SET TASK:
How many lines in the stored data entries below contain the word "Predefined"? Give only the number.

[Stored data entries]
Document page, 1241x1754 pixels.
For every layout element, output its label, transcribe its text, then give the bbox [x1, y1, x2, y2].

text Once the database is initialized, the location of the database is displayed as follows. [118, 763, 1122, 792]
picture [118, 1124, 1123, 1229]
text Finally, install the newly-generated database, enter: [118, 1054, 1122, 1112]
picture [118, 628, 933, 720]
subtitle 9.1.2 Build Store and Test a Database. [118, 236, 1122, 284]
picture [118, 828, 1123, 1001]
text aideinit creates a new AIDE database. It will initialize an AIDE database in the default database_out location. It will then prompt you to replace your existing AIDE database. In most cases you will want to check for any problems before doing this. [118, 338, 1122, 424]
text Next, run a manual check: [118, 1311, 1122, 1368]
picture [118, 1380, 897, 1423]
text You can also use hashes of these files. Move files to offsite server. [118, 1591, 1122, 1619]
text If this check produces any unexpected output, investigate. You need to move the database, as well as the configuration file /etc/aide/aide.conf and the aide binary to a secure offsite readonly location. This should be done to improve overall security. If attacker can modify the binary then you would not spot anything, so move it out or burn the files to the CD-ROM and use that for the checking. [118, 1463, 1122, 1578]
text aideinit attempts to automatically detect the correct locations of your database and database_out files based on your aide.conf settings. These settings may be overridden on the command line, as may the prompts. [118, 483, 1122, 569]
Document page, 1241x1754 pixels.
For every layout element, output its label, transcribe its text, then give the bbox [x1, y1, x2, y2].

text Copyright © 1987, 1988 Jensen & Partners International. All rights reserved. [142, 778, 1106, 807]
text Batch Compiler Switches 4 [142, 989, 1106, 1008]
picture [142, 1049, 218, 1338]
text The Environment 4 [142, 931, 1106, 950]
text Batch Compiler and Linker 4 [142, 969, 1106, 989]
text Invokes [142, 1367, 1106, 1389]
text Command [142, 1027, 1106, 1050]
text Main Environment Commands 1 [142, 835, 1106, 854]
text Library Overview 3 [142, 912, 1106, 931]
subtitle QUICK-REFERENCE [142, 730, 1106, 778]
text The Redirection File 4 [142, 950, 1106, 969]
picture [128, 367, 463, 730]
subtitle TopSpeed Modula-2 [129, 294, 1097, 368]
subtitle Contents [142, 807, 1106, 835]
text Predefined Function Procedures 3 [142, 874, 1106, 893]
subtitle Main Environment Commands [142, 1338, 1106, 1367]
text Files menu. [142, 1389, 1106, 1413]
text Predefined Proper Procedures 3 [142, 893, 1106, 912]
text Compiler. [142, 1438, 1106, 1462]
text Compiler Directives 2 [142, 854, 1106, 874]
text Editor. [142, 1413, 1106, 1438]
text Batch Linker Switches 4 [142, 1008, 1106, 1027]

COMPLETE ANSWER:
2